- [DIRECTIONS FOR THIS TASK]: Output only the lines that run from the one with "X106553000Y-100560500D03*" to the final line of the material, exactly as they are written.

- [THE RECORDS]:
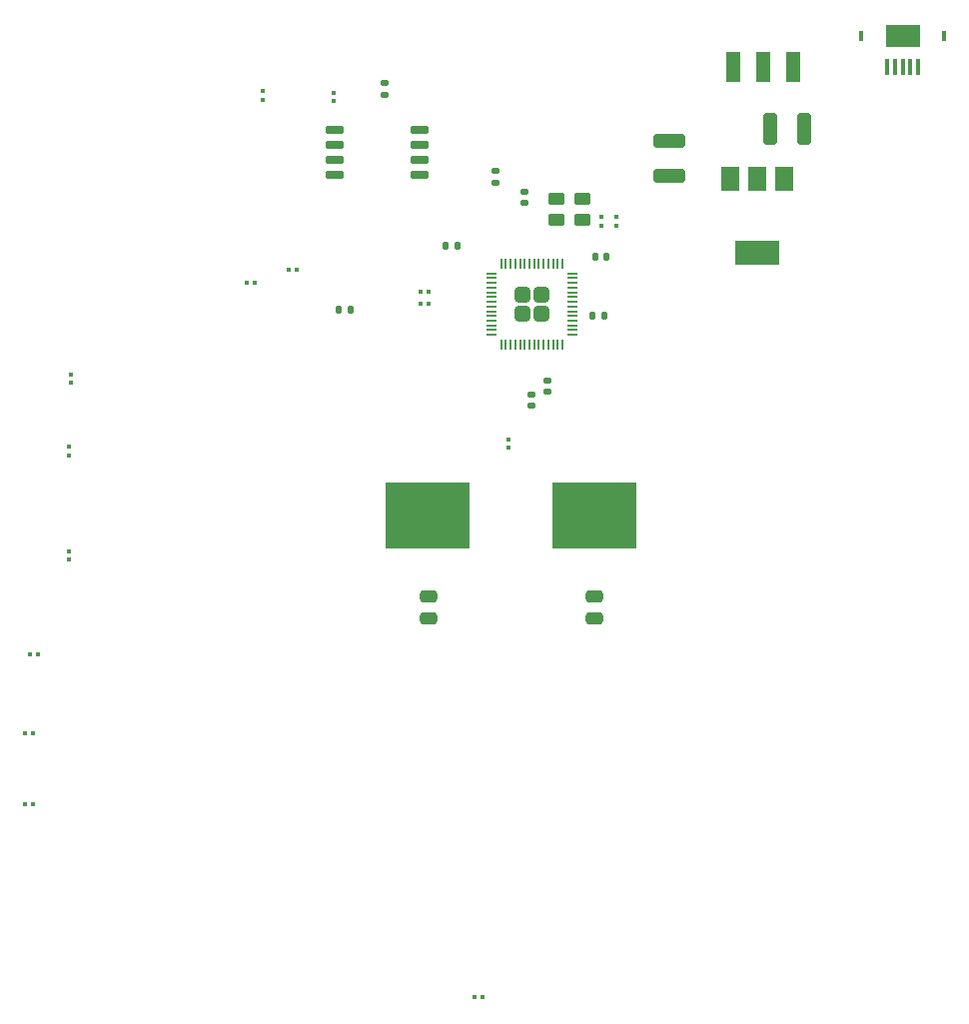
<source format=gbr>
%TF.GenerationSoftware,KiCad,Pcbnew,(6.0.7-1)-1*%
%TF.CreationDate,2022-10-11T16:14:11-05:00*%
%TF.ProjectId,Refill_Dispensary,52656669-6c6c-45f4-9469-7370656e7361,rev?*%
%TF.SameCoordinates,Original*%
%TF.FileFunction,Paste,Top*%
%TF.FilePolarity,Positive*%
%FSLAX46Y46*%
G04 Gerber Fmt 4.6, Leading zero omitted, Abs format (unit mm)*
G04 Created by KiCad (PCBNEW (6.0.7-1)-1) date 2022-10-11 16:14:11*
%MOMM*%
%LPD*%
G01*
G04 APERTURE LIST*
G04 Aperture macros list*
%AMRoundRect*
0 Rectangle with rounded corners*
0 $1 Rounding radius*
0 $2 $3 $4 $5 $6 $7 $8 $9 X,Y pos of 4 corners*
0 Add a 4 corners polygon primitive as box body*
4,1,4,$2,$3,$4,$5,$6,$7,$8,$9,$2,$3,0*
0 Add four circle primitives for the rounded corners*
1,1,$1+$1,$2,$3*
1,1,$1+$1,$4,$5*
1,1,$1+$1,$6,$7*
1,1,$1+$1,$8,$9*
0 Add four rect primitives between the rounded corners*
20,1,$1+$1,$2,$3,$4,$5,0*
20,1,$1+$1,$4,$5,$6,$7,0*
20,1,$1+$1,$6,$7,$8,$9,0*
20,1,$1+$1,$8,$9,$2,$3,0*%
G04 Aperture macros list end*
%ADD10R,7.175000X5.600000*%
%ADD11RoundRect,0.140000X-0.170000X0.140000X-0.170000X-0.140000X0.170000X-0.140000X0.170000X0.140000X0*%
%ADD12RoundRect,0.079500X0.079500X0.100500X-0.079500X0.100500X-0.079500X-0.100500X0.079500X-0.100500X0*%
%ADD13RoundRect,0.079500X-0.079500X-0.100500X0.079500X-0.100500X0.079500X0.100500X-0.079500X0.100500X0*%
%ADD14RoundRect,0.079500X-0.100500X0.079500X-0.100500X-0.079500X0.100500X-0.079500X0.100500X0.079500X0*%
%ADD15RoundRect,0.140000X-0.140000X-0.170000X0.140000X-0.170000X0.140000X0.170000X-0.140000X0.170000X0*%
%ADD16R,1.500000X2.000000*%
%ADD17R,3.800000X2.000000*%
%ADD18RoundRect,0.250000X0.475000X-0.250000X0.475000X0.250000X-0.475000X0.250000X-0.475000X-0.250000X0*%
%ADD19RoundRect,0.140000X0.170000X-0.140000X0.170000X0.140000X-0.170000X0.140000X-0.170000X-0.140000X0*%
%ADD20R,0.300000X0.850000*%
%ADD21R,0.400000X1.350000*%
%ADD22R,2.900000X1.900000*%
%ADD23RoundRect,0.079500X0.100500X-0.079500X0.100500X0.079500X-0.100500X0.079500X-0.100500X-0.079500X0*%
%ADD24RoundRect,0.249999X-0.395001X-0.395001X0.395001X-0.395001X0.395001X0.395001X-0.395001X0.395001X0*%
%ADD25RoundRect,0.050000X-0.387500X-0.050000X0.387500X-0.050000X0.387500X0.050000X-0.387500X0.050000X0*%
%ADD26RoundRect,0.050000X-0.050000X-0.387500X0.050000X-0.387500X0.050000X0.387500X-0.050000X0.387500X0*%
%ADD27RoundRect,0.250000X-0.450000X0.262500X-0.450000X-0.262500X0.450000X-0.262500X0.450000X0.262500X0*%
%ADD28R,1.250000X2.500000*%
%ADD29RoundRect,0.140000X0.140000X0.170000X-0.140000X0.170000X-0.140000X-0.170000X0.140000X-0.170000X0*%
%ADD30RoundRect,0.250000X-0.325000X-1.100000X0.325000X-1.100000X0.325000X1.100000X-0.325000X1.100000X0*%
%ADD31RoundRect,0.150000X-0.650000X-0.150000X0.650000X-0.150000X0.650000X0.150000X-0.650000X0.150000X0*%
%ADD32RoundRect,0.250000X-1.100000X0.325000X-1.100000X-0.325000X1.100000X-0.325000X1.100000X0.325000X0*%
G04 APERTURE END LIST*
D10*
%TO.C,Y1*%
X107647000Y-127381000D03*
X93472000Y-127381000D03*
%TD*%
D11*
%TO.C,C16*%
X101660000Y-100000000D03*
X101660000Y-100960000D03*
%TD*%
D12*
%TO.C,C14*%
X97465000Y-168270000D03*
X98155000Y-168270000D03*
%TD*%
D13*
%TO.C,R10*%
X93563000Y-108458000D03*
X92873000Y-108458000D03*
%TD*%
%TO.C,R13*%
X92873000Y-109474000D03*
X93563000Y-109474000D03*
%TD*%
D12*
%TO.C,R14*%
X81675000Y-106560000D03*
X82365000Y-106560000D03*
%TD*%
%TO.C,R16*%
X78125000Y-107710000D03*
X78815000Y-107710000D03*
%TD*%
D14*
%TO.C,R7*%
X79502000Y-92166000D03*
X79502000Y-91476000D03*
%TD*%
D15*
%TO.C,C15*%
X85950000Y-110020000D03*
X86910000Y-110020000D03*
%TD*%
D14*
%TO.C,R8*%
X85471000Y-91603000D03*
X85471000Y-92293000D03*
%TD*%
D12*
%TO.C,R1*%
X59747000Y-139175000D03*
X60437000Y-139175000D03*
%TD*%
D16*
%TO.C,U2*%
X123712000Y-98865500D03*
X121412000Y-98865500D03*
D17*
X121412000Y-105165500D03*
D16*
X119112000Y-98865500D03*
%TD*%
D12*
%TO.C,R2*%
X60037000Y-145868500D03*
X59347000Y-145868500D03*
%TD*%
%TO.C,R3*%
X60037000Y-151896000D03*
X59347000Y-151896000D03*
%TD*%
D18*
%TO.C,C6*%
X107647000Y-136139000D03*
X107647000Y-134239000D03*
%TD*%
D19*
%TO.C,C4*%
X89830000Y-91760000D03*
X89830000Y-90800000D03*
%TD*%
D18*
%TO.C,C5*%
X93550000Y-136139000D03*
X93550000Y-134239000D03*
%TD*%
D20*
%TO.C,J1*%
X137231000Y-86750500D03*
X130231000Y-86750500D03*
D21*
X132431000Y-89425500D03*
X133081000Y-89425500D03*
X133731000Y-89425500D03*
X134381000Y-89425500D03*
X135031000Y-89425500D03*
D22*
X133731000Y-86750500D03*
%TD*%
D23*
%TO.C,R11*%
X100330000Y-121666000D03*
X100330000Y-120976000D03*
%TD*%
D24*
%TO.C,U1*%
X101509500Y-110310000D03*
X103109500Y-108710000D03*
X101509500Y-108710000D03*
X103109500Y-110310000D03*
D25*
X98872000Y-106910000D03*
X98872000Y-107310000D03*
X98872000Y-107710000D03*
X98872000Y-108110000D03*
X98872000Y-108510000D03*
X98872000Y-108910000D03*
X98872000Y-109310000D03*
X98872000Y-109710000D03*
X98872000Y-110110000D03*
X98872000Y-110510000D03*
X98872000Y-110910000D03*
X98872000Y-111310000D03*
X98872000Y-111710000D03*
X98872000Y-112110000D03*
D26*
X99709500Y-112947500D03*
X100109500Y-112947500D03*
X100509500Y-112947500D03*
X100909500Y-112947500D03*
X101309500Y-112947500D03*
X101709500Y-112947500D03*
X102109500Y-112947500D03*
X102509500Y-112947500D03*
X102909500Y-112947500D03*
X103309500Y-112947500D03*
X103709500Y-112947500D03*
X104109500Y-112947500D03*
X104509500Y-112947500D03*
X104909500Y-112947500D03*
D25*
X105747000Y-112110000D03*
X105747000Y-111710000D03*
X105747000Y-111310000D03*
X105747000Y-110910000D03*
X105747000Y-110510000D03*
X105747000Y-110110000D03*
X105747000Y-109710000D03*
X105747000Y-109310000D03*
X105747000Y-108910000D03*
X105747000Y-108510000D03*
X105747000Y-108110000D03*
X105747000Y-107710000D03*
X105747000Y-107310000D03*
X105747000Y-106910000D03*
D26*
X104909500Y-106072500D03*
X104509500Y-106072500D03*
X104109500Y-106072500D03*
X103709500Y-106072500D03*
X103309500Y-106072500D03*
X102909500Y-106072500D03*
X102509500Y-106072500D03*
X102109500Y-106072500D03*
X101709500Y-106072500D03*
X101309500Y-106072500D03*
X100909500Y-106072500D03*
X100509500Y-106072500D03*
X100109500Y-106072500D03*
X99709500Y-106072500D03*
%TD*%
D27*
%TO.C,R9*%
X104394000Y-100560500D03*
X104394000Y-102385500D03*
%TD*%
D23*
%TO.C,C8*%
X108204000Y-102144000D03*
X108204000Y-102834000D03*
%TD*%
D28*
%TO.C,SW4*%
X124420000Y-89373500D03*
X121920000Y-89373500D03*
X119420000Y-89373500D03*
%TD*%
D19*
%TO.C,C11*%
X102270000Y-118120000D03*
X102270000Y-117160000D03*
%TD*%
D29*
%TO.C,C10*%
X108430000Y-110490000D03*
X107470000Y-110490000D03*
%TD*%
D23*
%TO.C,C12*%
X109474000Y-102834000D03*
X109474000Y-102144000D03*
%TD*%
D14*
%TO.C,R4*%
X63207500Y-116169000D03*
X63207500Y-115479000D03*
%TD*%
D15*
%TO.C,C13*%
X95010000Y-104560000D03*
X95970000Y-104560000D03*
%TD*%
D23*
%TO.C,R6*%
X63037500Y-130485000D03*
X63037500Y-131175000D03*
%TD*%
D30*
%TO.C,C2*%
X122477000Y-94649500D03*
X125427000Y-94649500D03*
%TD*%
D31*
%TO.C,U3*%
X85554000Y-94742000D03*
X85554000Y-96012000D03*
X85554000Y-97282000D03*
X85554000Y-98552000D03*
X92754000Y-98552000D03*
X92754000Y-97282000D03*
X92754000Y-96012000D03*
X92754000Y-94742000D03*
%TD*%
D27*
%TO.C,R15*%
X106553000Y-100560500D03*
X106553000Y-102385500D03*
%TD*%
D29*
%TO.C,C9*%
X108660000Y-105500000D03*
X107700000Y-105500000D03*
%TD*%
D23*
%TO.C,R5*%
X63067500Y-122305000D03*
X63067500Y-121615000D03*
%TD*%
D11*
%TO.C,C1*%
X99230000Y-98241500D03*
X99230000Y-99201500D03*
%TD*%
D19*
%TO.C,C7*%
X103632000Y-116939000D03*
X103632000Y-115979000D03*
%TD*%
D32*
%TO.C,C3*%
X113920000Y-95700000D03*
X113920000Y-98650000D03*
%TD*%
M02*

</source>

- [EXERCISE SOLUTION]:
X106553000Y-100560500D03*
X106553000Y-102385500D03*
%TD*%
D29*
%TO.C,C9*%
X108660000Y-105500000D03*
X107700000Y-105500000D03*
%TD*%
D23*
%TO.C,R5*%
X63067500Y-122305000D03*
X63067500Y-121615000D03*
%TD*%
D11*
%TO.C,C1*%
X99230000Y-98241500D03*
X99230000Y-99201500D03*
%TD*%
D19*
%TO.C,C7*%
X103632000Y-116939000D03*
X103632000Y-115979000D03*
%TD*%
D32*
%TO.C,C3*%
X113920000Y-95700000D03*
X113920000Y-98650000D03*
%TD*%
M02*

</source>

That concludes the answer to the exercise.